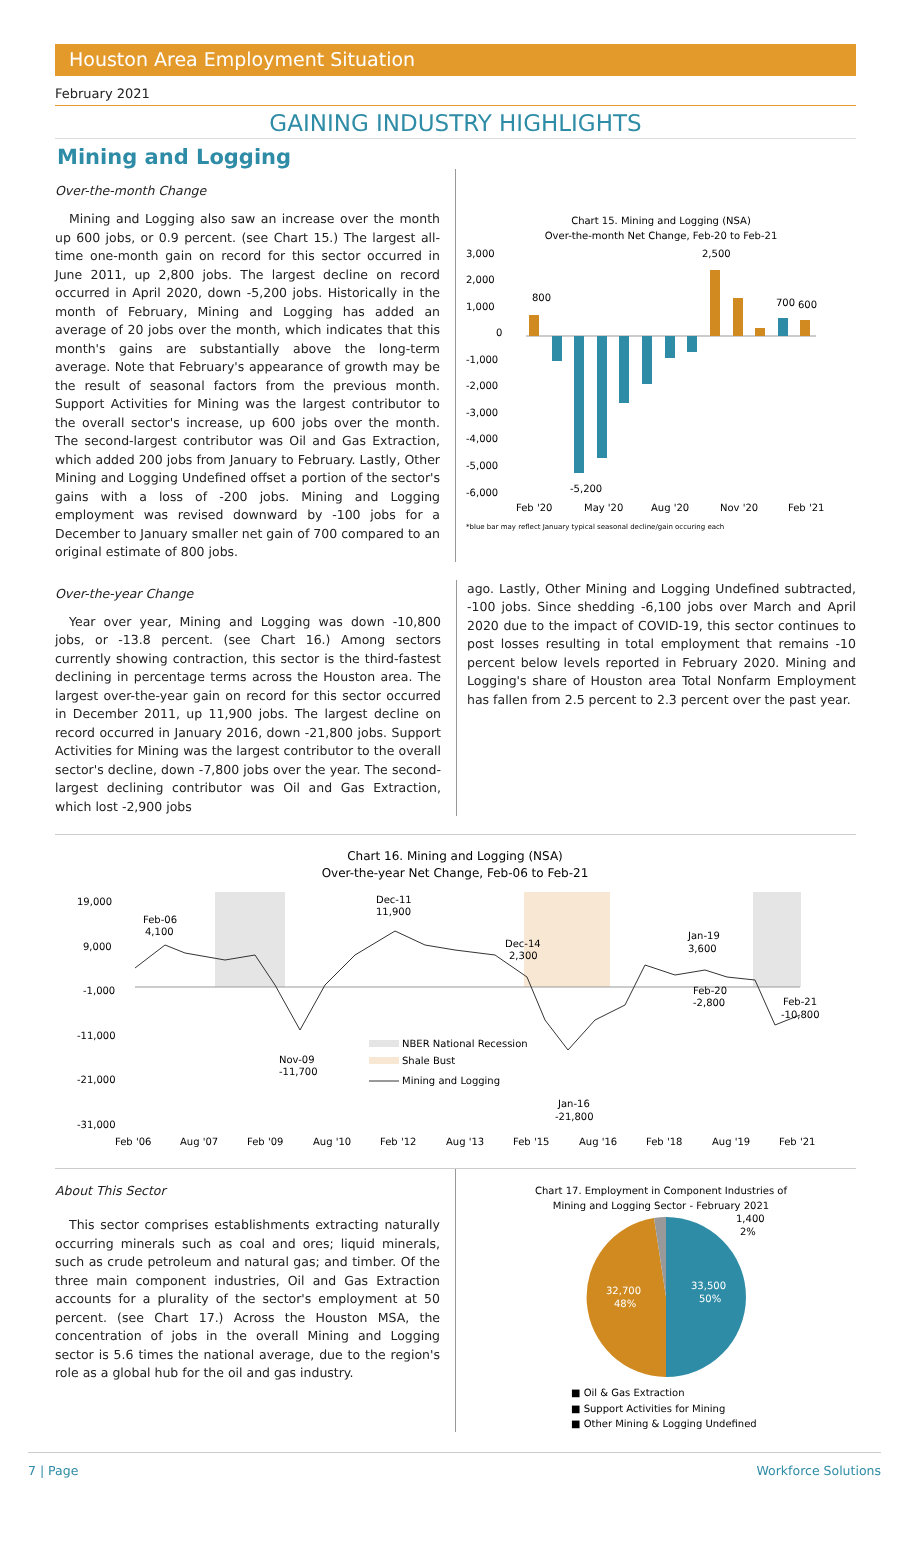Houston Area Employment Situation
February 2021
GAINING INDUSTRY HIGHLIGHTS
Mining and Logging
Over-the-month Change
Mining and Logging also saw an increase over the month up 600 jobs, or 0.9 percent. (see Chart 15.) The largest all-time one-month gain on record for this sector occurred in June 2011, up 2,800 jobs. The largest decline on record occurred in April 2020, down -5,200 jobs. Historically in the month of February, Mining and Logging has added an average of 20 jobs over the month, which indicates that this month's gains are substantially above the long-term average. Note that February's appearance of growth may be the result of seasonal factors from the previous month. Support Activities for Mining was the largest contributor to the overall sector's increase, up 600 jobs over the month. The second-largest contributor was Oil and Gas Extraction, which added 200 jobs from January to February. Lastly, Other Mining and Logging Undefined offset a portion of the sector's gains with a loss of -200 jobs. Mining and Logging employment was revised downward by -100 jobs for a December to January smaller net gain of 700 compared to an original estimate of 800 jobs.
Chart 15. Mining and Logging (NSA)
Over-the-month Net Change, Feb-20 to Feb-21
3,000
2,000
1,000
0
-1,000
-2,000
-3,000
-4,000
-5,000
-6,000
800
2,500
-5,200
700
600
Feb '20
May '20
Aug '20
Nov '20
Feb '21
*blue bar may reflect January typical seasonal decline/gain occuring each
Over-the-year Change
Year over year, Mining and Logging was down -10,800 jobs, or -13.8 percent. (see Chart 16.) Among sectors currently showing contraction, this sector is the third-fastest declining in percentage terms across the Houston area. The largest over-the-year gain on record for this sector occurred in December 2011, up 11,900 jobs. The largest decline on record occurred in January 2016, down -21,800 jobs. Support Activities for Mining was the largest contributor to the overall sector's decline, down -7,800 jobs over the year. The second-largest declining contributor was Oil and Gas Extraction, which lost -2,900 jobs
ago. Lastly, Other Mining and Logging Undefined subtracted, -100 jobs. Since shedding -6,100 jobs over March and April 2020 due to the impact of COVID-19, this sector continues to post losses resulting in total employment that remains -10 percent below levels reported in February 2020. Mining and Logging's share of Houston area Total Nonfarm Employment has fallen from 2.5 percent to 2.3 percent over the past year.
Chart 16. Mining and Logging (NSA)
Over-the-year Net Change, Feb-06 to Feb-21
19,000
9,000
-1,000
-11,000
-21,000
-31,000
Feb-06
4,100
Dec-11
11,900
Dec-14
2,300
Jan-19
3,600
Feb-20
-2,800
Feb-21
-10,800
Nov-09
-11,700
Jan-16
-21,800
NBER National Recession
Shale Bust
Mining and Logging
Feb '06
Aug '07
Feb '09
Aug '10
Feb '12
Aug '13
Feb '15
Aug '16
Feb '18
Aug '19
Feb '21
About This Sector
This sector comprises establishments extracting naturally occurring minerals such as coal and ores; liquid minerals, such as crude petroleum and natural gas; and timber. Of the three main component industries, Oil and Gas Extraction accounts for a plurality of the sector's employment at 50 percent. (see Chart 17.) Across the Houston MSA, the concentration of jobs in the overall Mining and Logging sector is 5.6 times the national average, due to the region's role as a global hub for the oil and gas industry.
Chart 17. Employment in Component Industries of
Mining and Logging Sector - February 2021
33,500
50%
32,700
48%
1,400
2%
■ Oil & Gas Extraction
■ Support Activities for Mining
■ Other Mining & Logging Undefined
7 | Page Workforce Solutions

####

Exercise: Give the data above back unchanged, except for the pictures.

Exercise solution:
Houston Area Employment Situation
February 2021
GAINING INDUSTRY HIGHLIGHTS
Mining and Logging
Over-the-month Change
Mining and Logging also saw an increase over the month up 600 jobs, or 0.9 percent. (see Chart 15.) The largest all-time one-month gain on record for this sector occurred in June 2011, up 2,800 jobs. The largest decline on record occurred in April 2020, down -5,200 jobs. Historically in the month of February, Mining and Logging has added an average of 20 jobs over the month, which indicates that this month's gains are substantially above the long-term average. Note that February's appearance of growth may be the result of seasonal factors from the previous month. Support Activities for Mining was the largest contributor to the overall sector's increase, up 600 jobs over the month. The second-largest contributor was Oil and Gas Extraction, which added 200 jobs from January to February. Lastly, Other Mining and Logging Undefined offset a portion of the sector's gains with a loss of -200 jobs. Mining and Logging employment was revised downward by -100 jobs for a December to January smaller net gain of 700 compared to an original estimate of 800 jobs.
Chart 15. Mining and Logging (NSA)
Over-the-month Net Change, Feb-20 to Feb-21
3,000
2,000
1,000
0
-1,000
-2,000
-3,000
-4,000
-5,000
-6,000
800
2,500
-5,200
700
600
Feb '20
May '20
Aug '20
Nov '20
Feb '21
*blue bar may reflect January typical seasonal decline/gain occuring each
Over-the-year Change
Year over year, Mining and Logging was down -10,800 jobs, or -13.8 percent. (see Chart 16.) Among sectors currently showing contraction, this sector is the third-fastest declining in percentage terms across the Houston area. The largest over-the-year gain on record for this sector occurred in December 2011, up 11,900 jobs. The largest decline on record occurred in January 2016, down -21,800 jobs. Support Activities for Mining was the largest contributor to the overall sector's decline, down -7,800 jobs over the year. The second-largest declining contributor was Oil and Gas Extraction, which lost -2,900 jobs
ago. Lastly, Other Mining and Logging Undefined subtracted, -100 jobs. Since shedding -6,100 jobs over March and April 2020 due to the impact of COVID-19, this sector continues to post losses resulting in total employment that remains -10 percent below levels reported in February 2020. Mining and Logging's share of Houston area Total Nonfarm Employment has fallen from 2.5 percent to 2.3 percent over the past year.
Chart 16. Mining and Logging (NSA)
Over-the-year Net Change, Feb-06 to Feb-21
19,000
9,000
-1,000
-11,000
-21,000
-31,000
Feb-06
4,100
Dec-11
11,900
Dec-14
2,300
Jan-19
3,600
Feb-20
-2,800
Feb-21
-10,800
Nov-09
-11,700
Jan-16
-21,800
NBER National Recession
Shale Bust
Mining and Logging
Feb '06
Aug '07
Feb '09
Aug '10
Feb '12
Aug '13
Feb '15
Aug '16
Feb '18
Aug '19
Feb '21
About This Sector
This sector comprises establishments extracting naturally occurring minerals such as coal and ores; liquid minerals, such as crude petroleum and natural gas; and timber. Of the three main component industries, Oil and Gas Extraction accounts for a plurality of the sector's employment at 50 percent. (see Chart 17.) Across the Houston MSA, the concentration of jobs in the overall Mining and Logging sector is 5.6 times the national average, due to the region's role as a global hub for the oil and gas industry.
Chart 17. Employment in Component Industries of
Mining and Logging Sector - February 2021
33,500
50%
32,700
48%
1,400
2%
■ Oil & Gas Extraction
■ Support Activities for Mining
■ Other Mining & Logging Undefined
7 | Page Workforce Solutions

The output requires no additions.